What are ACH Blocks and Filters?
Some financial institutions offer a service that blocks ACH Transactions from posting to the receiving account unless the ACH Originator is part of an authorized list, or unless the transaction is manually approved by the receiver. If you send an ACH transaction to an account with ACH blocks, the transaction may be returned as unauthorized. When a business has ACH blocks set up, they will usually ask for the sender’s ACH Company name and Company ID so these details can be added to a list of filters. This allows ACH transactions from that sender to be flagged as authorized.
Why does the 10-digit Victor ACH transaction ID on my customer’s bank statement not match the Victor transaction ID for this transaction?
When originating a payment from a Primary Account your Victor transaction ID, and that seen on your customer’s bank statement will be the same. When originating a payment from a Virtual Account there are 2 transactions created, the first is a movement between the Virtual Account, and the Primary Account, the second is the movement between the Primary Account and the destination account. It is this latter transaction that will appear on your customer’s bank statement.
If you wish to see these transactions you may do so by navigating in the Victor UI to Transaction History > search for the Primary Account or type in last 4 digits. Then you'll be able to further search for the transaction ID appearing on the bank statement.

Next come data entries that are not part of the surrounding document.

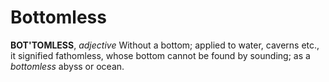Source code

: # Bottomless

**BOT'TOMLESS**, _adjective_ Without a bottom; applied to water, caverns etc., it signified fathomless, whose bottom cannot be found by sounding; as a _bottomless_ abyss or ocean.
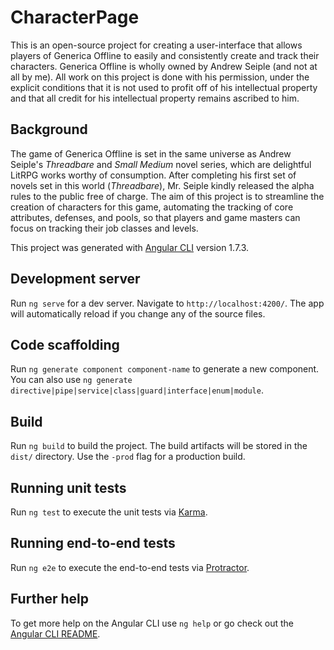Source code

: # CharacterPage

This is an open-source project for creating a user-interface that allows players of Generica Offline to easily and consistently create and track their characters. Generica Offline is wholly owned by Andrew Seiple (and not at all by me). All work on this project is done with his permission, under the explicit conditions that it is not used to profit off of his intellectual property and that all credit for his intellectual property remains ascribed to him.

## Background

The game of Generica Offline is set in the same universe as Andrew Seiple's _Threadbare_ and _Small Medium_ novel series, which are delightful LitRPG works worthy of consumption. After completing his first set of novels set in this world (_Threadbare_), Mr. Seiple kindly released the alpha rules to the public free of charge. The aim of this project is to streamline the creation of characters for this game, automating the tracking of core attributes, defenses, and pools, so that players and game masters can focus on tracking their job classes and levels.

This project was generated with [Angular CLI](https://github.com/angular/angular-cli) version 1.7.3.

## Development server

Run `ng serve` for a dev server. Navigate to `http://localhost:4200/`. The app will automatically reload if you change any of the source files.

## Code scaffolding

Run `ng generate component component-name` to generate a new component. You can also use `ng generate directive|pipe|service|class|guard|interface|enum|module`.

## Build

Run `ng build` to build the project. The build artifacts will be stored in the `dist/` directory. Use the `-prod` flag for a production build.

## Running unit tests

Run `ng test` to execute the unit tests via [Karma](https://karma-runner.github.io).

## Running end-to-end tests

Run `ng e2e` to execute the end-to-end tests via [Protractor](http://www.protractortest.org/).

## Further help

To get more help on the Angular CLI use `ng help` or go check out the [Angular CLI README](https://github.com/angular/angular-cli/blob/master/README.md).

By design the movement from the primary to the destination account transaction is not shown in the UI to reduce the clutter of additional transactions, when you select the primary in this way you'll be able to see these transactions.
Why am I receiving an insufficient funds error when sending from a Virtual Account?
This is typically because the Virtual Account balance is lower than the amount of the attempted transaction. To resolve this, transfer funds from the primary account associated with the Ledger to the desired Virtual Account.
Why am I receiving an insufficient funds error when sending from a Virtual Account when the account has sufficient balance?
This is because the Inherent Ledger Balance is in negative. This typically means funds have been moved from the Primary Account outside of Victor when the Inherent Ledger Balance did not have enough funds to support the transaction. To resolve this, transfer funds from an external source into the primary account associated with the Ledger or move funds from a Virtual Account to the primary account to bring the Inherent Ledger Balance to positive.
Why is Total Balance / Inherent Ledger Balance negative?
This may occur if you transfer funds outside of Victor from the primary account associated with the Ledger (e.g., by conducting a transaction via your Online Banking Portal). To resolve this, transfer funds from an external source into the primary account associated with the Ledger or move funds from Virtual Accounts to the primary account to bring the Inherent Ledger Balance to positive.